Document layout analysis data:
┄┄┄┄┄┄┄┄┄┄┄┄┄┄┄┄┄┄┄┄

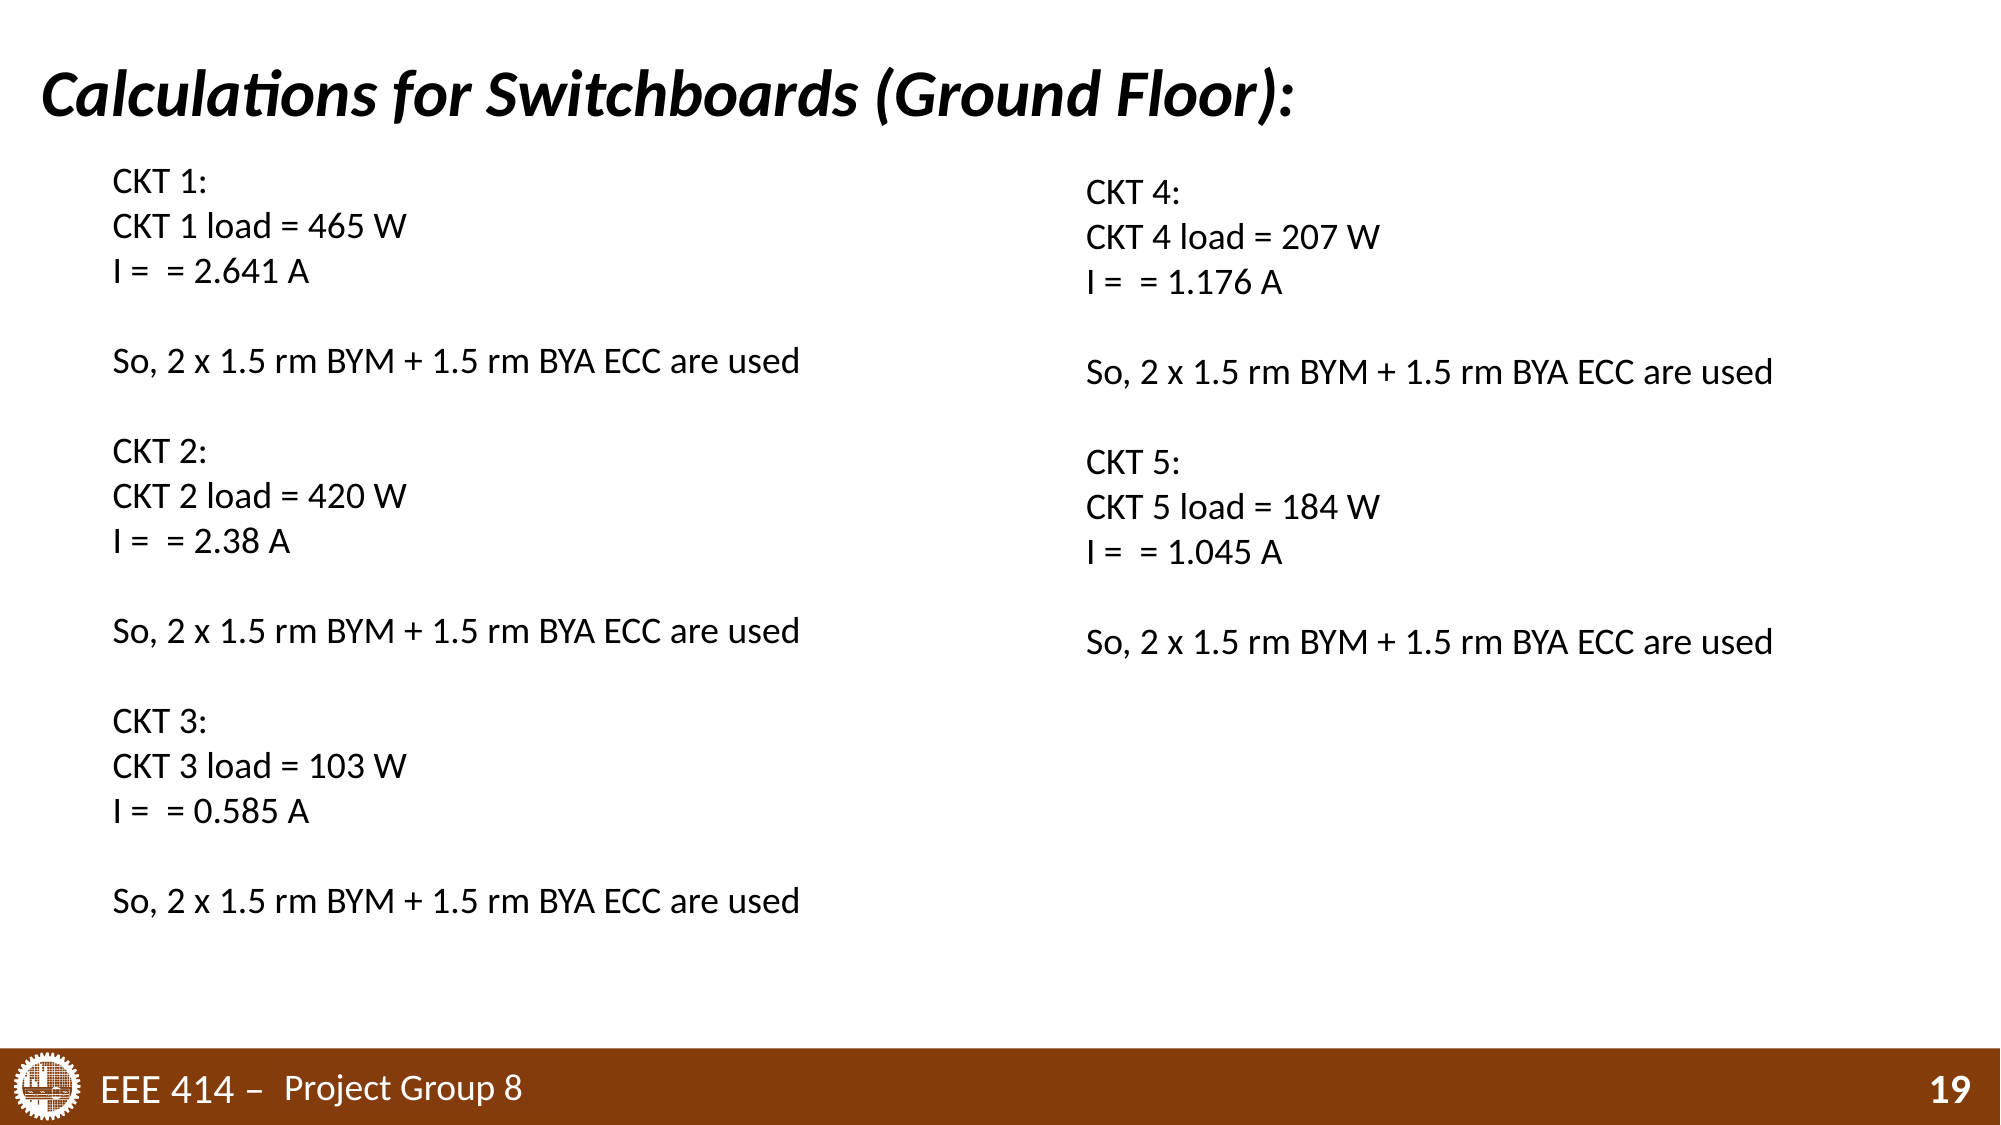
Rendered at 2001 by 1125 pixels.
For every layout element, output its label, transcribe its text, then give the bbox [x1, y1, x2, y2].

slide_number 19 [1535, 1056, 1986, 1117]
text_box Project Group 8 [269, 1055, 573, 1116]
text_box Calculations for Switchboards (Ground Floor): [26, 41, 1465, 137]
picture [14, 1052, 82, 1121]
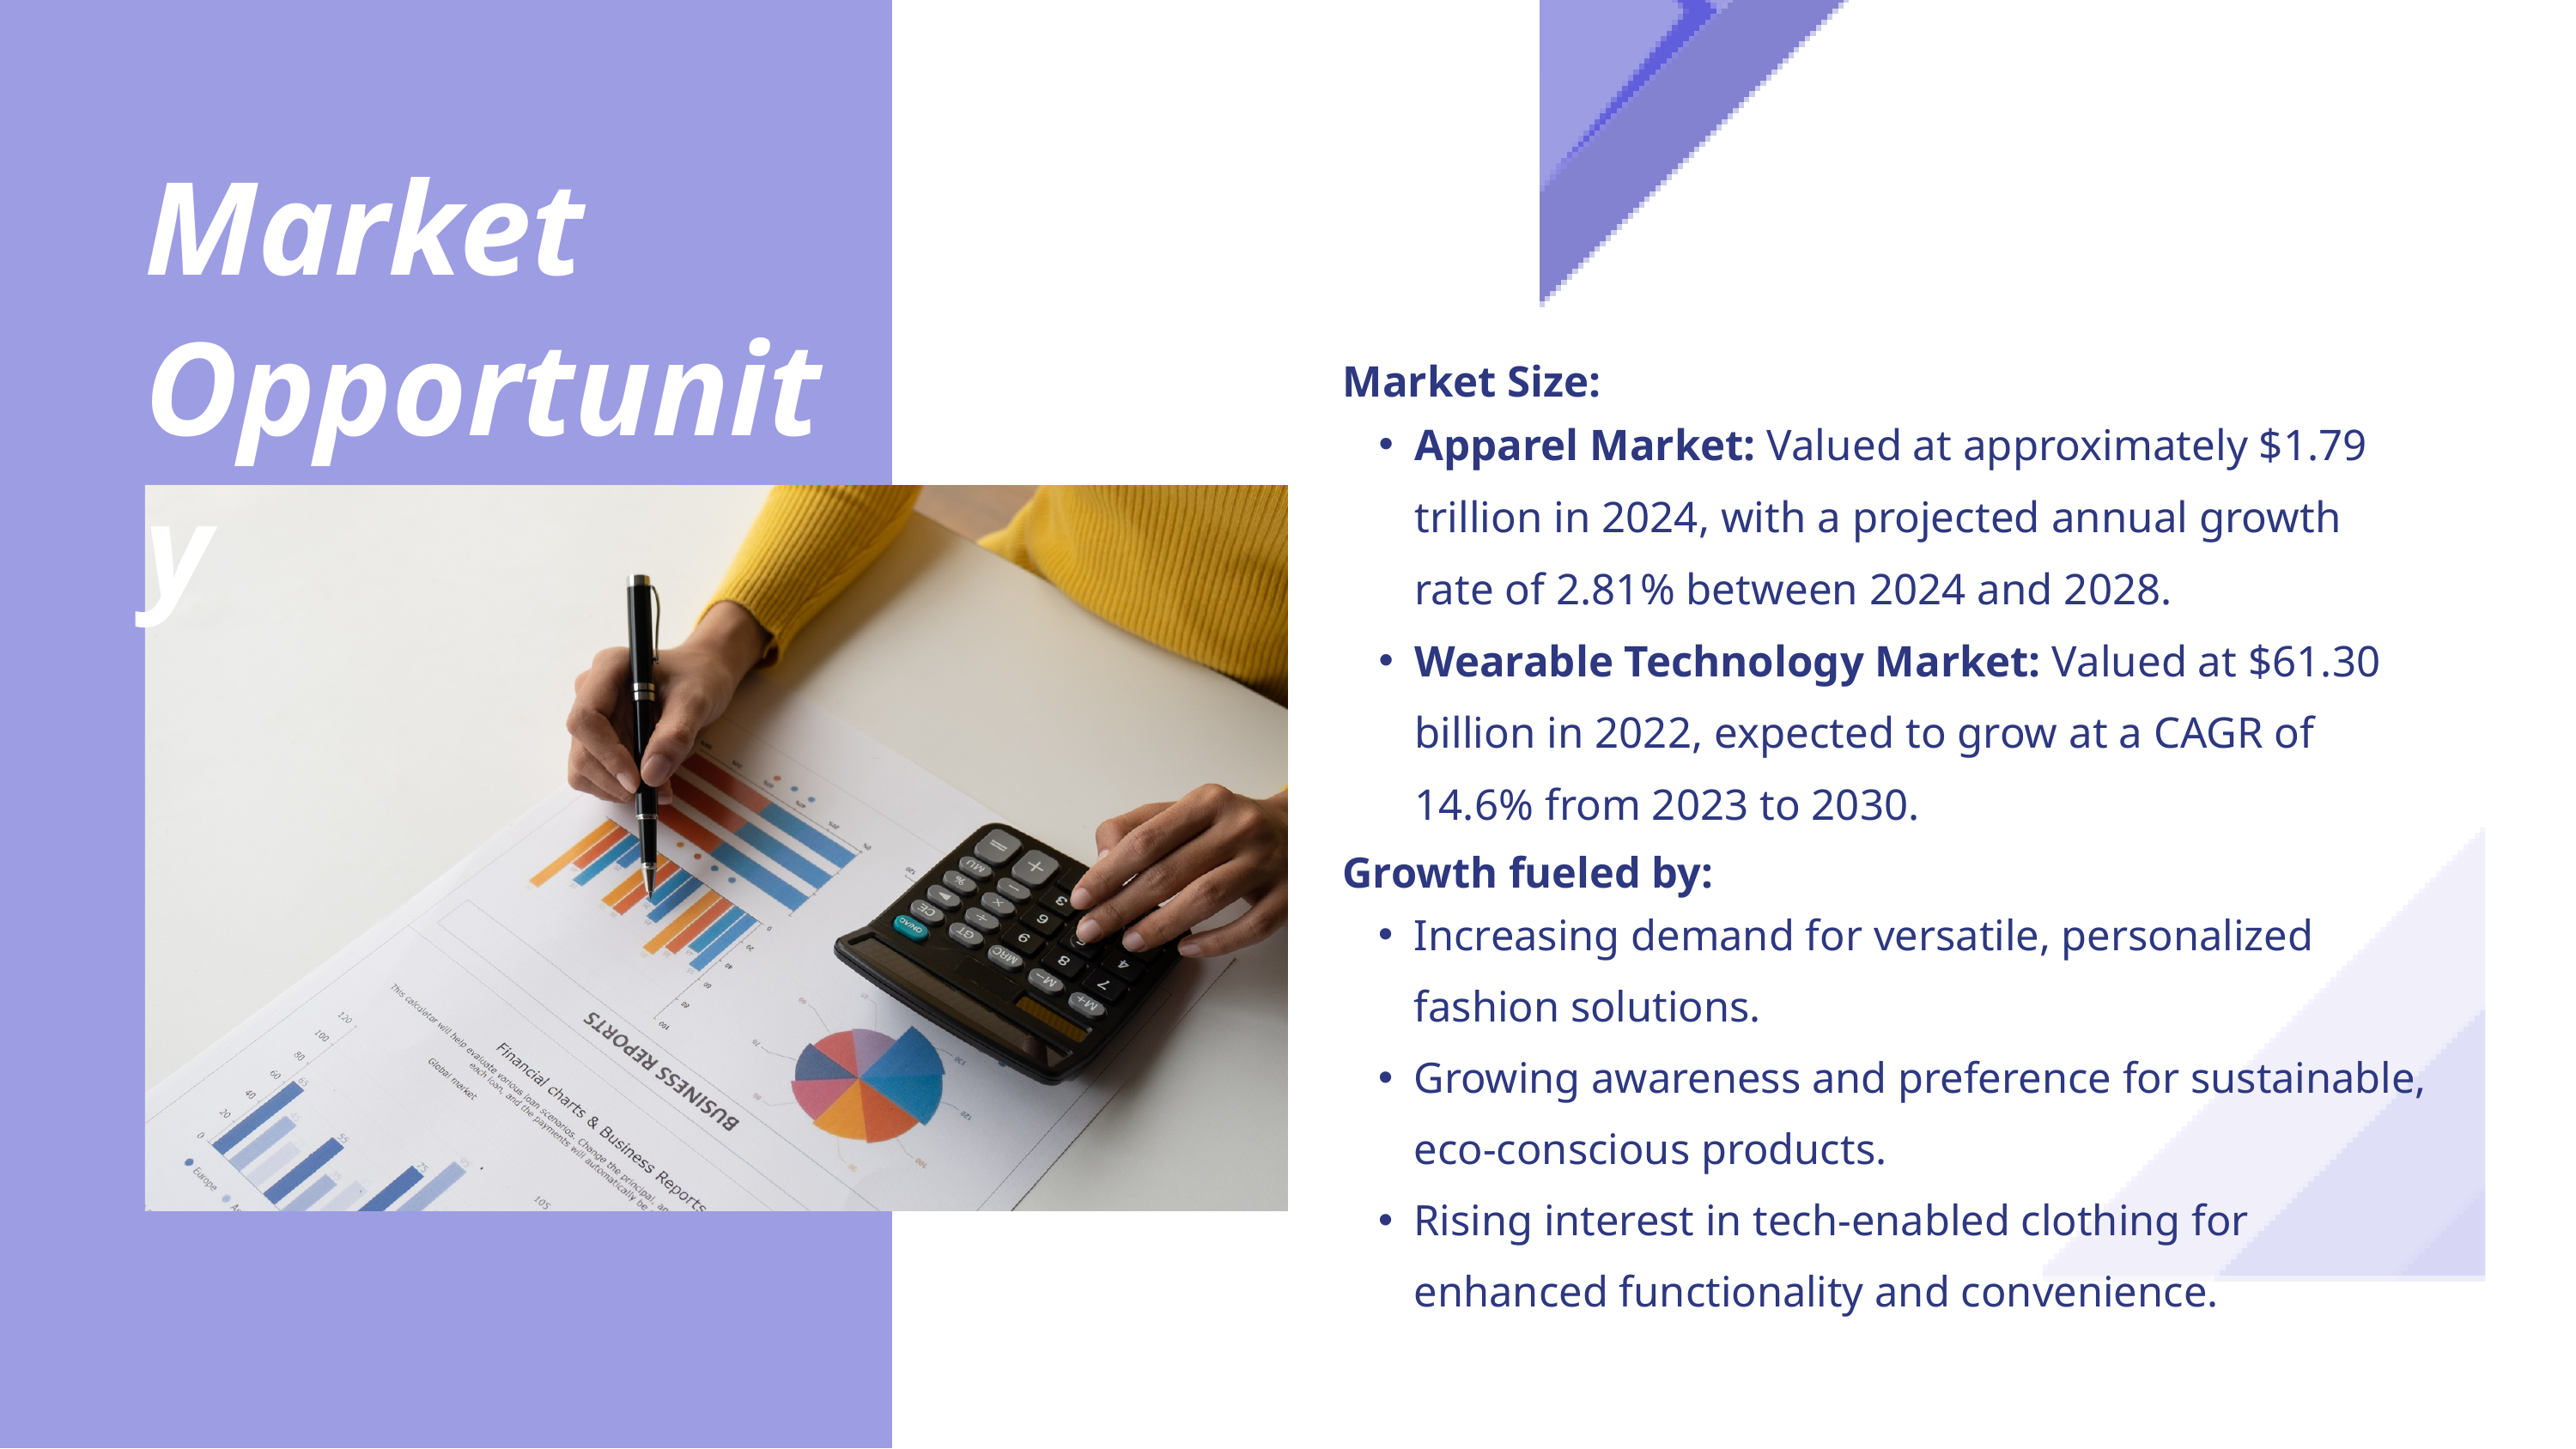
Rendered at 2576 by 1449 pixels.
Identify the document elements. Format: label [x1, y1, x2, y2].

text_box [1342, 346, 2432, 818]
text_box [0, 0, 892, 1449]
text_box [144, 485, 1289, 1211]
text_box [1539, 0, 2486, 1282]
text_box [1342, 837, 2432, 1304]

┄┄┄┄┄┄┄┄┄┄┄┄┄┄┄┄┄┄┄┄

- **The problem**
Which of the lines in the data hold the string "pixels"? Report each of them by copying it.

- **Completed exercise**
Rendered at 2001 by 1125 pixels.
Rendered at 2576 by 1449 pixels.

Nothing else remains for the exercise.